Low turnout as Egyptians continue election run-off

Egyptians cast ballots on second day of parliamentary poll run-off, expected to firmly back President Sisi.

    Egyptians trickled to the polls in just over half of the country's 27 provinces in parliamentary run-off elections [Amr Nabil/AP Photo]
    Egyptians trickled to the polls in just over half of the country's 27 provinces in parliamentary run-off elections [Amr Nabil/AP Photo]

    Egyptians cast their ballots on the second day of Egypt's parliamentary election run-off on Wednesday after no clear winner emerged in the first round of polls.

    The parliamentary run-off, which started on Tuesday, was expected to elect politicians firmly backing President Abdel Fattah el-Sisi in the absence of any opposition.

    Turnout for the first round, held in 14 of Egypt's 27 provinces last week, was just 26.6 percent, and there was no sign of any increased enthusiasm among voters in the latest round.

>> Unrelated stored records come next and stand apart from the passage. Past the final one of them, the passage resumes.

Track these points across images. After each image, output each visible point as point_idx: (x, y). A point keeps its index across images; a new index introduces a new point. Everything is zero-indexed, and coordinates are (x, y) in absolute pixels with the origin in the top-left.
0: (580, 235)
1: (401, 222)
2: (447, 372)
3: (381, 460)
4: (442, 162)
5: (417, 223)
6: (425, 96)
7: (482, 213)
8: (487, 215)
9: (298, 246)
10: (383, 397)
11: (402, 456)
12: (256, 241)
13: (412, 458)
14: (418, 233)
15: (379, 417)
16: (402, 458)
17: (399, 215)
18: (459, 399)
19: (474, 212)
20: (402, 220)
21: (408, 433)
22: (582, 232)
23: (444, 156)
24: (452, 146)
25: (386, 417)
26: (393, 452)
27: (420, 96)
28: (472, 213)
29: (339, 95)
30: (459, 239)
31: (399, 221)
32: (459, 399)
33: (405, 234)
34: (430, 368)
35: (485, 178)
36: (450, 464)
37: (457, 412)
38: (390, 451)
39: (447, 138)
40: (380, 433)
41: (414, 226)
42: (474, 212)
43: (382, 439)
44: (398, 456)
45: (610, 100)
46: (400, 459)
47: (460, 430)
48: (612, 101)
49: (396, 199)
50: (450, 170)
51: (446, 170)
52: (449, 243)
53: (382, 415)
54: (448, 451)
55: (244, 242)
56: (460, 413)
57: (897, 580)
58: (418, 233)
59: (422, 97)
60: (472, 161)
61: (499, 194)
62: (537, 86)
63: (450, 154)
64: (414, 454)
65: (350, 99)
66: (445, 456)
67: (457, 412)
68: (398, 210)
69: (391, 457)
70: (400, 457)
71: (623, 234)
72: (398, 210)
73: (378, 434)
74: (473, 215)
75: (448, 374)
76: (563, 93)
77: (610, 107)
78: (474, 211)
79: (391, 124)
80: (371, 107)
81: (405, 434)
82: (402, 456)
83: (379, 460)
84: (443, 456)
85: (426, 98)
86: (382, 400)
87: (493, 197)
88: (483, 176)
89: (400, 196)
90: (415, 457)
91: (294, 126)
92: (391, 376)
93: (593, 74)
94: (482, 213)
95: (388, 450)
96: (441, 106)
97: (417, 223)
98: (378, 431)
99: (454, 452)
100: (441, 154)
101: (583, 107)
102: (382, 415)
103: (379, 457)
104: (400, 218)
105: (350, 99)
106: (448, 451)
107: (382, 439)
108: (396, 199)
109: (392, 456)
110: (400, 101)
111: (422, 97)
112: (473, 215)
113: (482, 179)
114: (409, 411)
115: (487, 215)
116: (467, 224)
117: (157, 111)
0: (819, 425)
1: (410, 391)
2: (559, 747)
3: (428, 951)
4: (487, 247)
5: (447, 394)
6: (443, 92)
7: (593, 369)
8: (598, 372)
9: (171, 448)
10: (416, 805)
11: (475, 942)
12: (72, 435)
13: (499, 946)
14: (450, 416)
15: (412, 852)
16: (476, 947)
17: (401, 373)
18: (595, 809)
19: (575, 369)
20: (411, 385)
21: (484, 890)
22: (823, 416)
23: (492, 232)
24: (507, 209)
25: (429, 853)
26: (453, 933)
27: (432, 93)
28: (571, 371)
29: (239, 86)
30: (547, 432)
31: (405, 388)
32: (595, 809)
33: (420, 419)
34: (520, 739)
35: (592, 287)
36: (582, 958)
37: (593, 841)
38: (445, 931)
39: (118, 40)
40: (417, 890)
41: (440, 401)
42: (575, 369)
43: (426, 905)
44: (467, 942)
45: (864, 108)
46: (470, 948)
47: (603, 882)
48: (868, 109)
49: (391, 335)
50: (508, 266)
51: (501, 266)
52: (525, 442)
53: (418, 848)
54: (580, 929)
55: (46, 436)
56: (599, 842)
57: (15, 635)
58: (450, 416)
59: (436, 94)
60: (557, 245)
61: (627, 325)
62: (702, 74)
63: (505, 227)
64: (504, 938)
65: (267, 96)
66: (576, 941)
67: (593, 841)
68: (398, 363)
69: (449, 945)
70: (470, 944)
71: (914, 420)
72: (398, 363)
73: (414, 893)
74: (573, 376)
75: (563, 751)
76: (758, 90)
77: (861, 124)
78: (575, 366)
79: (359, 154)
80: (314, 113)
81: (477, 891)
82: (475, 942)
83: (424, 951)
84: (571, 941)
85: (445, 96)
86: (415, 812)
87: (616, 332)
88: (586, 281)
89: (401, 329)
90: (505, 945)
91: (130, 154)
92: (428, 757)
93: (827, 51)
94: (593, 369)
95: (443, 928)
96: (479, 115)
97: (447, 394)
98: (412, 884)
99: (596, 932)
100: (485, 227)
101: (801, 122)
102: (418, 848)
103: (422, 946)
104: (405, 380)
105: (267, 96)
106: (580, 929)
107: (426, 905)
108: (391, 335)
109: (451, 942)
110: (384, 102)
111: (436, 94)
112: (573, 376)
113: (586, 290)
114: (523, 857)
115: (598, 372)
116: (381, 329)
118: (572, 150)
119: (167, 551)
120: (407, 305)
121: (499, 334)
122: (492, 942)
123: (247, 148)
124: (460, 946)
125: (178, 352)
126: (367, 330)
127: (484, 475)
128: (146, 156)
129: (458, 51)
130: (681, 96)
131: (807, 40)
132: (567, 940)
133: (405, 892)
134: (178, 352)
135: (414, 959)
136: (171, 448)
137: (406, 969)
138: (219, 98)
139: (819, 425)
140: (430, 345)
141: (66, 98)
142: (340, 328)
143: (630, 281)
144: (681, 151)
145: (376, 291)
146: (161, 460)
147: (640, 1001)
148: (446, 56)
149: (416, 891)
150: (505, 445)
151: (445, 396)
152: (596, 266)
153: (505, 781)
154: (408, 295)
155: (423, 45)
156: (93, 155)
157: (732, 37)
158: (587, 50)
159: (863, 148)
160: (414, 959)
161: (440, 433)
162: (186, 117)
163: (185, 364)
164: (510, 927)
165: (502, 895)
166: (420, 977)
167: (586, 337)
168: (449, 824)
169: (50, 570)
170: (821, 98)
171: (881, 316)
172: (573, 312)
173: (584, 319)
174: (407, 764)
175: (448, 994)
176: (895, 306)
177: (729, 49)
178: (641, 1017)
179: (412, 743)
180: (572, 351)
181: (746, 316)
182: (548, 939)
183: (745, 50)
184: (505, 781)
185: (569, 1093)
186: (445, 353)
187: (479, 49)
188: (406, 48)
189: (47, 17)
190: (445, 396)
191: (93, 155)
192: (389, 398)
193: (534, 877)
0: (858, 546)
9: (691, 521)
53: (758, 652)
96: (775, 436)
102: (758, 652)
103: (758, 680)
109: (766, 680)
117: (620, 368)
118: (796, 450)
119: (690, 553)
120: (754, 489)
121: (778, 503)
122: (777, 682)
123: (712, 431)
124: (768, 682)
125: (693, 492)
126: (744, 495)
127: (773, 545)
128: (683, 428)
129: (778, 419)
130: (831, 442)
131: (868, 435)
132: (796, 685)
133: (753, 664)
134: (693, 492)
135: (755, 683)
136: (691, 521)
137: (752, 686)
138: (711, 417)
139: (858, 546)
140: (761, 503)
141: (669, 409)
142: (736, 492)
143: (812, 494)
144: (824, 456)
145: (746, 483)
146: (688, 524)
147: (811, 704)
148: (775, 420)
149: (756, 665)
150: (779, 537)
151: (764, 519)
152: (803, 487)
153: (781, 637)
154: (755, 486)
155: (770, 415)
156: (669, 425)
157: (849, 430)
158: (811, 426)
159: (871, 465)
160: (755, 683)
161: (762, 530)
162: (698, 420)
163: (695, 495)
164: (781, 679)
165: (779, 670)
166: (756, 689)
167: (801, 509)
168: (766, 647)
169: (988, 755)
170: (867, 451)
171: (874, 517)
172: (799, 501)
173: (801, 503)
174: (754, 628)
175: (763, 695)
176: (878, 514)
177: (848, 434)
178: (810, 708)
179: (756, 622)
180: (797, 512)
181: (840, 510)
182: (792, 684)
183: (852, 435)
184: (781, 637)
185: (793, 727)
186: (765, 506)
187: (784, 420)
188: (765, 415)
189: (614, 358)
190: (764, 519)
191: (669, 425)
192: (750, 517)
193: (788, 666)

    One polling station in Cairo's Dokki district saw only 20 people vote in the hour after it opened at 9am (07:00 GMT), an official said.

    Voting stations closed 10 hours later, and reopened at 9am on Wednesday for a second and final day.

    Low turnout

    Among voters who had turned out in Dokki were elderly people, government employees, retired bureaucrats and ex-servicemen, AFP news agency reported on Tuesday.

    Prime Minister Sharif Ismail urged "Egyptians to strongly participate in this important election to choose their representatives", a statement said.

    "It's in their hands to determine the turnout."

    The last general election was held in 2011, months after the ouster of longtime leader Hosni Mubarak, and the first round saw a turnout of 62 percent.

    The resulting Islamist-dominated parliament was dissolved in June 2012, days before Mohamed Morsi became the country's first freely elected civilian leader.

    Morsi was deposed a year later by then army chief Sisi after mass street protests against his sole year in power.

    Sisi was elected to succeed him in 2014, after brutally crushing all forms of opposition - Islamist supporters of the Muslim Brotherhood as well as several secularists and leftists.

    The Brotherhood, for decades the country's main opposition group, has been blacklisted as a terrorist group and so is banned from competing.

    Meanwhile, several secular parties are either boycotting the vote or are badly represented.

    A government crackdown has left hundreds of Morsi supporters dead in street clashes with security forces, while tens of thousands more have been jailed.

    Hundreds, including Morsi, have been sentenced to death after speedy mass trials.

    Protests by secular and liberal youth movements, who led the uprising against Mubarak, have also been severely repressed and several leaders have been jailed.

    Sisi's supporters expect the new 596-member parliament to rubber-stamp his decisions, and experts say it will largely work on its own agenda rather than building a country now plagued by corruption and an ailing economy.

    "People are disappointed after so much political turmoil. The political system must take steps to encourage voting," engineer Abdel Rahman Suweid, 60, said after turning out in Dokki.

    Only four candidates were elected in the first round, with none of the other individual candidates getting more than 50 percent of votes.

    The second round across 13 remaining provinces will be held on November 22-23 and a run-off, if necessary, on December 1-2.